Ascension Day is the day to remember that it's the Spirit at work in the church that makes all manner of impossible things possible--things a good deal more mystifying than Jesus rising into the air. Things like the woman who knew she couldn't face it when her husband became critically and terminally ill, who woke each morning for months wanting to fall apart and disappear. But she didn't. She survived and met what came each day. And not only that, when she looks back, she knows she didn't do it alone because facing her husband's death was not something she could possibly have done. By the power of the Spirit of God, a man who had been addicted to alcohol for more than half his years stopped drinking and stayed sober. And when peopled asked him how he did it, the first thing he says is he didn't.

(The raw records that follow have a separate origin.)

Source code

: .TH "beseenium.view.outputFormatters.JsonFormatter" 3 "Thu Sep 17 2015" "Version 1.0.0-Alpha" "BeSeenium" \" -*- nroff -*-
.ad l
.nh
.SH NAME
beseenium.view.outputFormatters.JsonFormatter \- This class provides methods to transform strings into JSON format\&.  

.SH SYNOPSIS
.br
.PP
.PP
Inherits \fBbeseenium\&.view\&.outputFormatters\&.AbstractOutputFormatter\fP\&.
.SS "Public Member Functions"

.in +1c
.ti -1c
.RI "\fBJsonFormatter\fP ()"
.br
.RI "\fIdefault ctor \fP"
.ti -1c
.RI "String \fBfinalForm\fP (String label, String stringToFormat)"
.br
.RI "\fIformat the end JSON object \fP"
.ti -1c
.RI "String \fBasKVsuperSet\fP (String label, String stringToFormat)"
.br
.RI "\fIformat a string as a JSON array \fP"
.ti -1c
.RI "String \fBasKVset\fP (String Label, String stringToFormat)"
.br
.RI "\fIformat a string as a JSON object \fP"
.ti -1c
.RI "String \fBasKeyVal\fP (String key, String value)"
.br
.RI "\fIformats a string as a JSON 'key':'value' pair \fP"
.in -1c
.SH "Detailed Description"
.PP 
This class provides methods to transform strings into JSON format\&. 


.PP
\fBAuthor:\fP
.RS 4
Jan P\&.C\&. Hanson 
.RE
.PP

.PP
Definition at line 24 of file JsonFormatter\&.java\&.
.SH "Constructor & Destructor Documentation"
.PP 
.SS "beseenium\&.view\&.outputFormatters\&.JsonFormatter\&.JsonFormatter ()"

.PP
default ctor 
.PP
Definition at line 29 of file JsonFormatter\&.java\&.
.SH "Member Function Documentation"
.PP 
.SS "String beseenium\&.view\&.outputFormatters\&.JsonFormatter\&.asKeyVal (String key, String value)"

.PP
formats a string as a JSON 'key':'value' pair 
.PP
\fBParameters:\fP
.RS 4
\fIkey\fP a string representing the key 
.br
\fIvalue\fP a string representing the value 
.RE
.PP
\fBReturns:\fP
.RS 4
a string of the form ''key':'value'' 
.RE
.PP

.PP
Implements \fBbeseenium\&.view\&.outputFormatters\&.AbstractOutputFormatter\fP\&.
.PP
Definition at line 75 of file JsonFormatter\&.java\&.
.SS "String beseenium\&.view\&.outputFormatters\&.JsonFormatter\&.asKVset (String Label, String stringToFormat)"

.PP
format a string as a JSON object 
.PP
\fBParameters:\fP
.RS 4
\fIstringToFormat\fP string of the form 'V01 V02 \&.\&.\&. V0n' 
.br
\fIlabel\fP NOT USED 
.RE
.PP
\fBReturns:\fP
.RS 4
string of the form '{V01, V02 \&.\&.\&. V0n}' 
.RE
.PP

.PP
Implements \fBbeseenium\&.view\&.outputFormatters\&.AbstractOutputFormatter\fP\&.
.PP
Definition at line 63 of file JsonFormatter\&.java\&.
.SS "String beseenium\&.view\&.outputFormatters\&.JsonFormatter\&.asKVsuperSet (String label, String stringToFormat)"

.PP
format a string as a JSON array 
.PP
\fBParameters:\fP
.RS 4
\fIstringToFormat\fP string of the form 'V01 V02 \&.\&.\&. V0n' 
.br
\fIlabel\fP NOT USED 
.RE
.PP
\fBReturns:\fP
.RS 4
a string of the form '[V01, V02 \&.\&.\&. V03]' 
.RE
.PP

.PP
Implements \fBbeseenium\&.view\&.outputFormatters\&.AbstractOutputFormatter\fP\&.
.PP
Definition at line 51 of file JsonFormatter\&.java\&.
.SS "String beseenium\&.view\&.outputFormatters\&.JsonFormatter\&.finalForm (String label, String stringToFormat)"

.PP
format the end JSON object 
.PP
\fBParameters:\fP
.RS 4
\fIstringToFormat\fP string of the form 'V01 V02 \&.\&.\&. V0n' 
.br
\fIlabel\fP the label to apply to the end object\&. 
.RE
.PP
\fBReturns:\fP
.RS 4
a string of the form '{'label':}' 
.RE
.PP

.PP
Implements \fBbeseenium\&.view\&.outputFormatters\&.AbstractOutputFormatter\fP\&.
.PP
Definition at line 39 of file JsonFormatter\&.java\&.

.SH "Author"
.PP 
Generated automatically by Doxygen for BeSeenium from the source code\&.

By the power of the Spirit of God, a Mexican priest took communion to the people of a town whose church was overrun with soldiers. They shot at anyone who came near, but the priest came forward to enter the church. They shot at the ground around his feet, and overcome with fear, he started to leave, but then stopped, came back again, and moved forward while the town watched. His courage, which was not his alone, inspired others to fall in step beside him until there was a collection of unarmed people moving toward the church. The startled soldiers no longer had the will to do them harm so great was the complete helplessness of the power that was evident among them. So the soldiers stood aside and the people shared the communion of our Lord, something that moments earlier had been impossible made possible by the power of God alone. Amen.

Let us pray.

Gift-giving God, by the power of your Holy Spirit, open our minds to the mystery of faith and the liberating word that the Gospel is still moving out through the simplest actions of people no different from us. We give you thanks for the story of Jesus' Ascension and the freeing awareness that we can rely on a power beyond our own. Send your blessing, we pray, on the church universal, where our questions find welcome, where there is light for our darkness, and hope for things that would indeed be impossible if we had only ourselves on which to rely. Amen.